When completed, the move will bring about 1,000 employees from the downtown hospital. Fletcher expects new restaurants and other medical offices to follow.
"The spinoff from jobs that will come from this will be amazing," Charleston County Councilman Teddie Pryor said.
When the project begins, a slew of hardhat workers will descend on the site, all looking for a place to grab coffee or a quick meal.
At Hello Deli, which closed Nov. 19 after 14 years next to the future hospital site, co-owner Harvey Nathan called Roper's arrival "a gold mine" for the area and the next tenant that backfills his space.
"While they are building it, you will have construction workers and when it's completed, you will have patients being visited," said Nathan, who closed Hello Deli because of health reasons.
He pointed to the recent opening of the nearby 300-unit Monty Apartments as an example of the impact that new development had on his sales.
"That tripled our Saturday business," Nathan said.
Crepes Palace is taking over the Hello Deli space.
"The location is very prime for what is coming there," co-owner Paula Urdaneta said.
She pointed to hospital construction workers stopping by for breakfast and the prospect of special sampler packages for patient visitors once the hospital opens.
"It will be a really great platform for us," Urdaneta said.
Where Mall Drive meets Rivers Avenue, 76 Rivers gas station sits.
"Big changes are on the way," said shopkeeper Ketan Patel, who has sold soft drinks, beer, snacks and lottery tickets to innumerable customers during his 10 years at the store. "I will see a lot more traffic, a lot more customers."
Mayor Keith Summey, who has led North Charleston at a time when major companies such as Boeing Co. and Mercedes-Benz Vans have set up assembly plants in his city, is anticipating a jolt of economic activity from the new hospital and campus.

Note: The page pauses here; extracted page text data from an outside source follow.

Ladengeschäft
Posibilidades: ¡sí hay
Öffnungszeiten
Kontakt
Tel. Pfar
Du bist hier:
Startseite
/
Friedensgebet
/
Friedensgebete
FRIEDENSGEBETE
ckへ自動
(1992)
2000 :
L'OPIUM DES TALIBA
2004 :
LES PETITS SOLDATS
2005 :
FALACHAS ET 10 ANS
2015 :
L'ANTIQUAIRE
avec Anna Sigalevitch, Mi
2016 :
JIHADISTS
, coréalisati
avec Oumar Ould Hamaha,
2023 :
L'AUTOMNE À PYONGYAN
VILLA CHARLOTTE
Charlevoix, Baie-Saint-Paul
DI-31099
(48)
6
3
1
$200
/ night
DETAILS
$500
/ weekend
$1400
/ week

"It will have a massive impact on the food-and-beverage business and even hotels as people from out of town come to see family members in the hospital," Summey said. "Not to mention the number of employees the hospital will bring. It will have a major economic impact on the city."
Land values in the area are expected to rise exponentially now that the hospital has announced it is coming, said Charlie Carmody with the commercial real estate firm CBRE Inc.'s Charleston office.

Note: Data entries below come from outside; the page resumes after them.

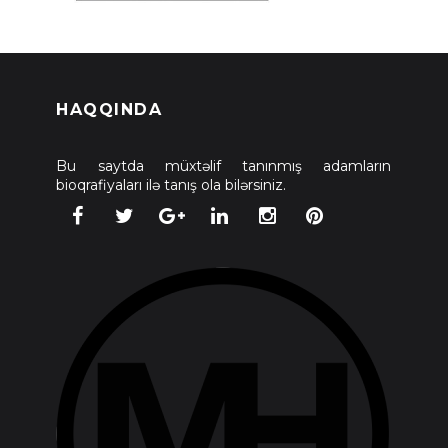
HAQQINDA
Bu saytda müxtəlif tanınmış adamların
bioqrafiyaları ilə tanış ola bilərsiniz.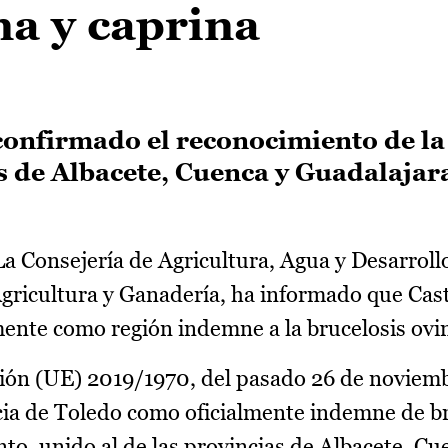
na y caprina
onfirmado el reconocimiento de la
as de Albacete, Cuenca y Guadalajar
a Consejería de Agricultura, Agua y Desarrollo
Agricultura y Ganadería, ha informado que Cast
ente como región indemne a la brucelosis ovin
cución (UE) 2019/1970, del pasado 26 de noviem
ncia de Toledo como oficialmente indemne de b
to, unido al de las provincias de Albacete, Cu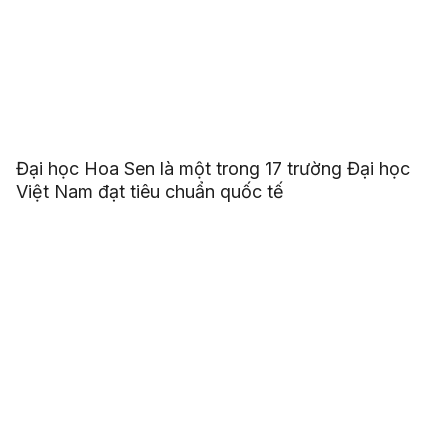
Đại học Hoa Sen là một trong 17 trường Đại học
Việt Nam đạt tiêu chuẩn quốc tế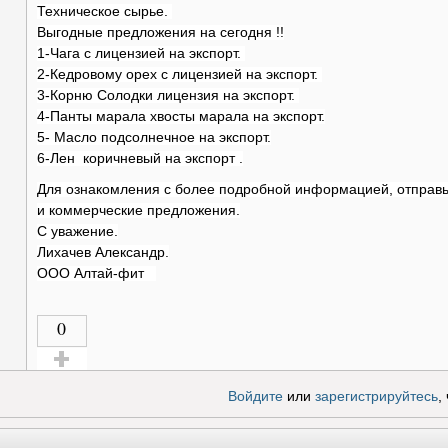
Техническое сырье.
Выгодные предложения на сегодня !!
1-Чага с лицензией на экспорт.
2-Кедровому орех с лицензией на экспорт.
3-Корню Солодки лицензия на экспорт.
4-Панты марала хвосты марала на экспорт.
5- Масло подсолнечное на экспорт.
6-Лен коричневый на экспорт .
Для ознакомления с более подробной информацией, отправь
и коммерческие предложения.
С уважение.
Лихачев Александр.
ООО Алтай-фит
0
Голос за!
Войдите
или
зарегистрируйтесь
,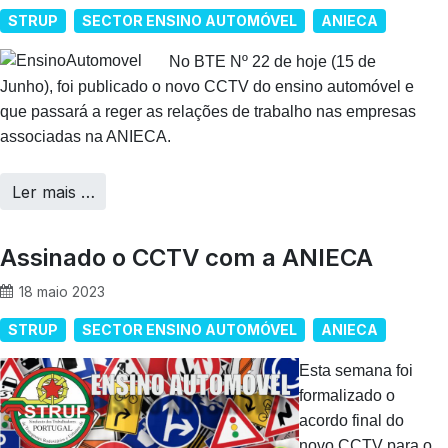
STRUP
SECTOR ENSINO AUTOMÓVEL
ANIECA
No BTE Nº 22 de hoje (15 de
Junho), foi publicado o novo CCTV do ensino automóvel e
que passará a reger as relações de trabalho nas empresas
associadas na ANIECA.
Ler mais …
Assinado o CCTV com a ANIECA
18 maio 2023
STRUP
SECTOR ENSINO AUTOMÓVEL
ANIECA
Esta semana foi
formalizado o
acordo final do
novo CCTV para o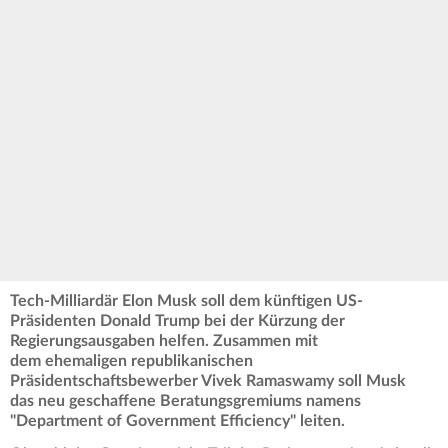
Tech-Milliardär Elon Musk soll dem künftigen US-
Präsidenten Donald Trump bei der Kürzung der
Regierungsausgaben helfen. Zusammen mit
dem ehemaligen republikanischen
Präsidentschaftsbewerber Vivek Ramaswamy soll Musk
das neu geschaffene Beratungsgremiums namens
"Department of Government Efficiency" leiten.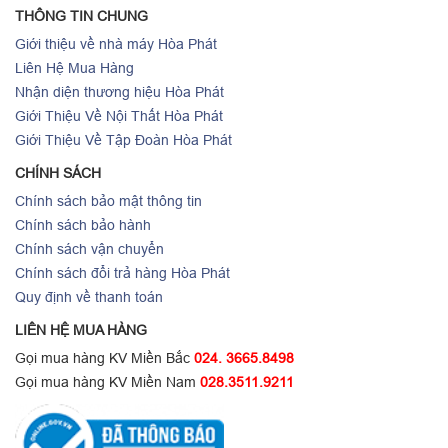
THÔNG TIN CHUNG
Giới thiệu về nhà máy Hòa Phát
Liên Hệ Mua Hàng
Nhận diện thương hiệu Hòa Phát
Giới Thiệu Về Nội Thất Hòa Phát
Giới Thiệu Về Tập Đoàn Hòa Phát
CHÍNH SÁCH
Chính sách bảo mật thông tin
Chính sách bảo hành
Chính sách vận chuyển
Chính sách đổi trả hàng Hòa Phát
Quy định về thanh toán
LIÊN HỆ MUA HÀNG
Gọi mua hàng KV Miền Bắc
024. 3665.8498
Gọi mua hàng KV Miền Nam
028.3511.9211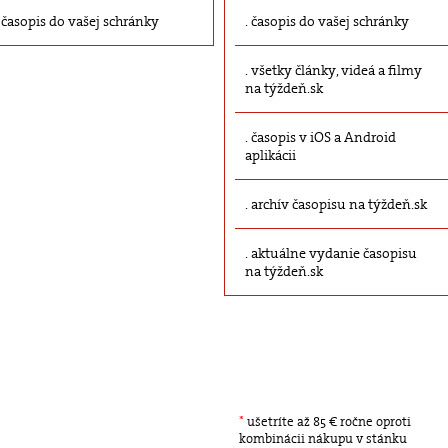
časopis do vašej schránky
časopis do vašej schránky
všetky články, videá a filmy
na týždeň.sk
časopis v iOS a Android
aplikácii
archív časopisu na týždeň.sk
aktuálne vydanie časopisu
na týždeň.sk
*
ušetríte až 85 € ročne oproti
kombinácii nákupu v stánku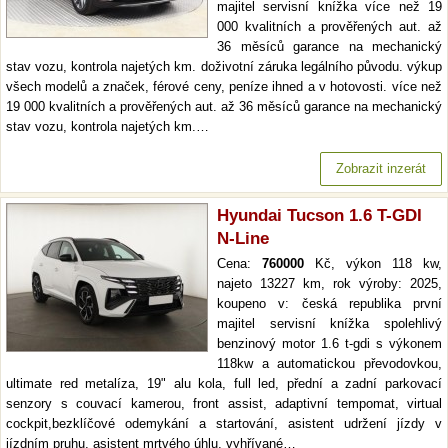
majitel servisní knížka více než 19
000 kvalitních a prověřených aut. až
36 měsíců garance na mechanický
stav vozu, kontrola najetých km. doživotní záruka legálního původu. výkup
všech modelů a značek, férové ceny, peníze ihned a v hotovosti. více než
19 000 kvalitních a prověřených aut. až 36 měsíců garance na mechanický
stav vozu, kontrola najetých km.…
Zobrazit inzerát
Hyundai Tucson 1.6 T-GDI
N-Line
Cena:
760000
Kč, výkon 118 kw,
najeto 13227 km, rok výroby: 2025,
koupeno v: česká republika první
majitel servisní knížka spolehlivý
benzinový motor 1.6 t-gdi s výkonem
118kw a automatickou převodovkou,
ultimate red metalíza, 19" alu kola, full led, přední a zadní parkovací
senzory s couvací kamerou, front assist, adaptivní tempomat, virtual
cockpit,bezklíčové odemykání a startování, asistent udržení jízdy v
jízdním pruhu, asistent mrtvého úhlu, vyhřívané…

"It will be an absolute boon for that area," Carmody said. "The intersection of I-26 and I-526 is the center of the universe in Charleston County. It will enhance that area tremendously. I see it spurring on additional medical office space, more restaurants and more retail."
The sixth and final piece of property Roper needed for the deal fell into place last week, when North Charleston agreed Tuesday to sell its former city hall to the health care system for $9.2 million.

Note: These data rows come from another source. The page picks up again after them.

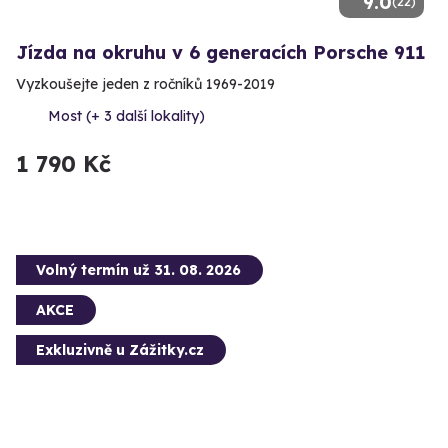
9.0
(22)
Jízda na okruhu v 6 generacích Porsche 911
Vyzkoušejte jeden z ročníků 1969-2019
Most (+ 3 další lokality)
1 790 Kč
Volný termín už 31. 08. 2026
AKCE
Exkluzivně u Zážitky.cz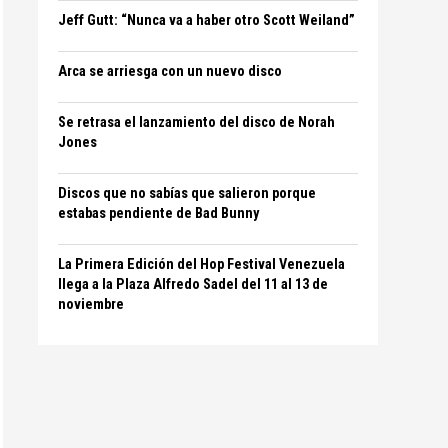
Jeff Gutt: “Nunca va a haber otro Scott Weiland”
Arca se arriesga con un nuevo disco
Se retrasa el lanzamiento del disco de Norah
Jones
Discos que no sabías que salieron porque
estabas pendiente de Bad Bunny
La Primera Edición del Hop Festival Venezuela
llega a la Plaza Alfredo Sadel del 11 al 13 de
noviembre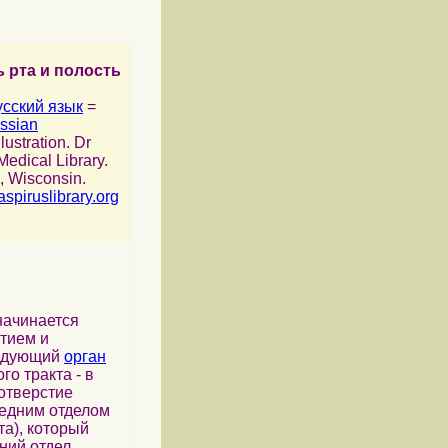
 рта и полость
усский язык
=
ussian
Illustration. Dr
Medical Library.
, Wisconsin.
aspiruslibrary.org
ачинается
тием и
ледующий
орган
о тракта - в
 отверстие
едним отделом
та), который
ний отдел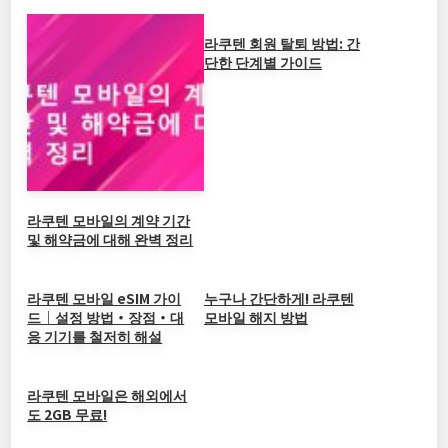
b
at
ei
dI
Li
o
b
n
n
라쿠텐 회원 탈퇴 방법: 간
단한 단계별 가이드
o
o
k
k
라쿠텐 모바일의 계약 기간
및 해약금에 대해 완벽 정리
라쿠텐 모바일 eSIM 가이
누구나 간단하게! 라쿠텐
드｜설정 방법・장점・대
모바일 해지 방법
응 기기를 철저히 해설
라쿠텐 모바일은 해외에서
도 2GB 무료!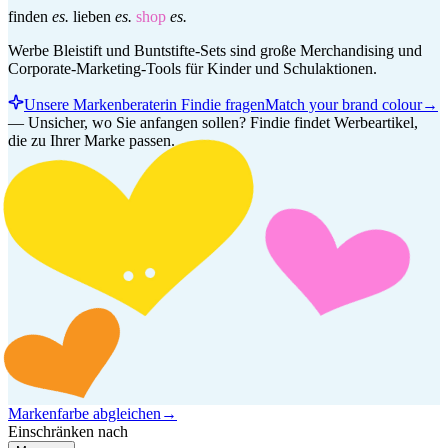
finden
es.
lieben
es.
shop
es.
Werbe Bleistift und Buntstifte-Sets sind große Merchandising und
Corporate-Marketing-Tools für Kinder und Schulaktionen.
Unsere Markenberaterin Findie fragen
Match your brand colour
→
—
Unsicher, wo Sie anfangen sollen? Findie findet Werbeartikel,
die zu Ihrer Marke passen.
Markenfarbe abgleichen
→
Einschränken nach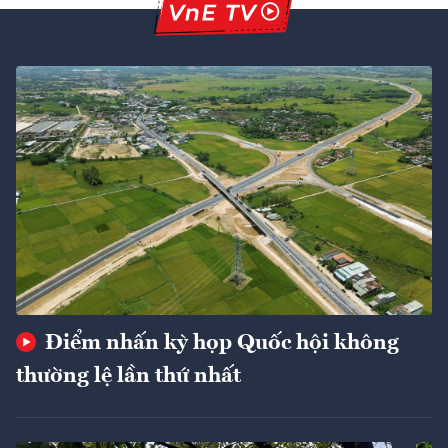
Điểm nhấn kỳ họp Quốc hội không
thường lệ lần thứ nhất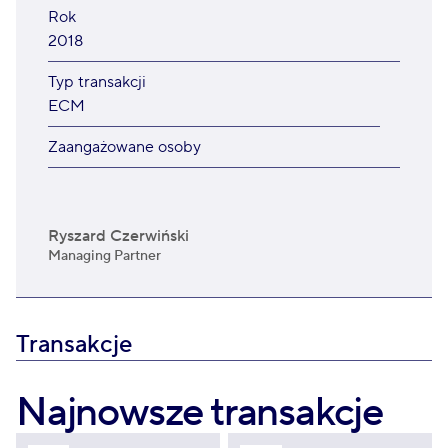
Rok
2018
Typ transakcji
ECM
Zaangażowane osoby
Ryszard Czerwiński
Managing Partner
Transakcje
Najnowsze transakcje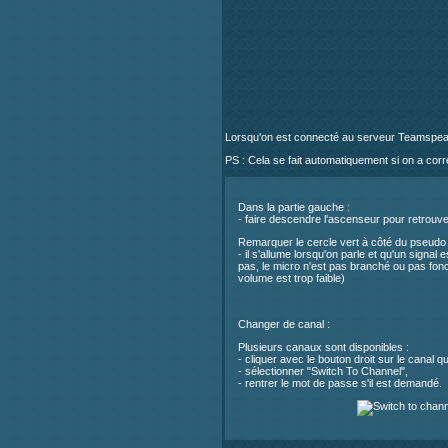
Lorsqu'on est connecté au serveur Teamspeak, i
PS : Cela se fait automatiquement si on a corr
Dans la partie gauche :
- faire descendre l'ascenseur pour retrouv
Remarquer le cercle vert à côté du pseudo 
- il s'allume lorsqu'on parle et qu'un signal e
pas, le micro n'est pas branché ou pas fonc
volume est trop faible)
Changer de canal :
Plusieurs canaux sont disponibles :
- cliquer avec le bouton droit sur le canal qu
- sélectionner "Switch To Channel",
- rentrer le mot de passe s'il est demandé.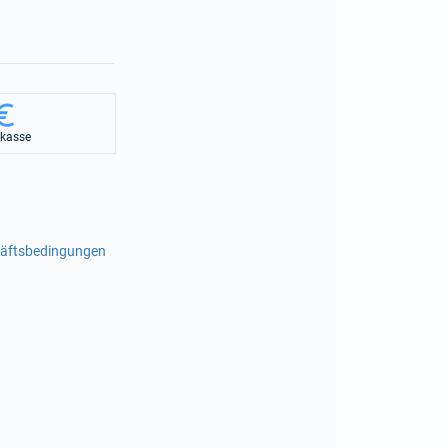
rkasse
häftsbedingungen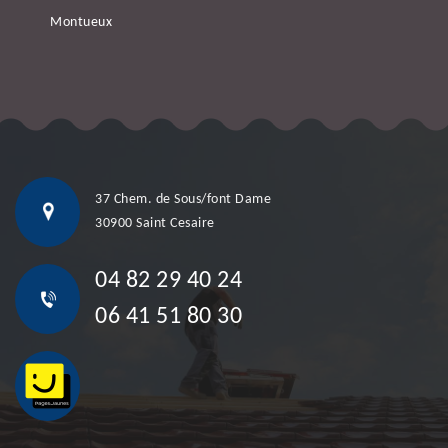
Montueux
37 Chem. de Sous/font Dame
30900 Saint Cesaire
04 82 29 40 24
06 41 51 80 30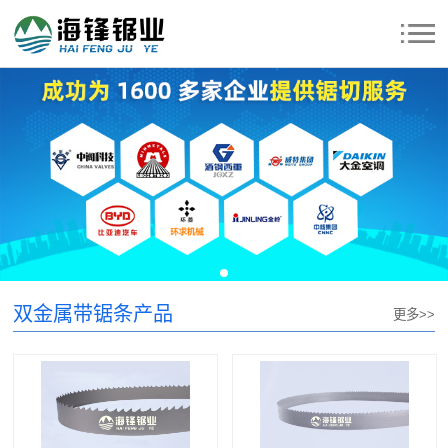
双金属带锯条产品
更多>>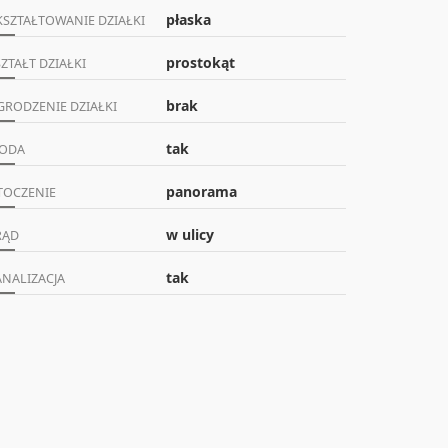
płaska
KSZTAŁTOWANIE DZIAŁKI
prostokąt
ZTAŁT DZIAŁKI
brak
GRODZENIE DZIAŁKI
tak
ODA
panorama
TOCZENIE
w ulicy
RĄD
tak
ANALIZACJA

Earlier this year, Roper paid $22 million for the former Verizon call center, $13 million for the construction materials site, $10 million for a pair of office buildings on Lacross Road and $2.9 million for a former bank.
All of the existing structures will be demolished.
Roper also is looking further into the future than five years from now, said Fletcher, the medical provider's construction and real estate executive.
"We will design the hospital to expand over time," he said.
That, said Manigault of Red Lobster, is music to her ears.
"This is going to be amazing," she said. "It's about to be on."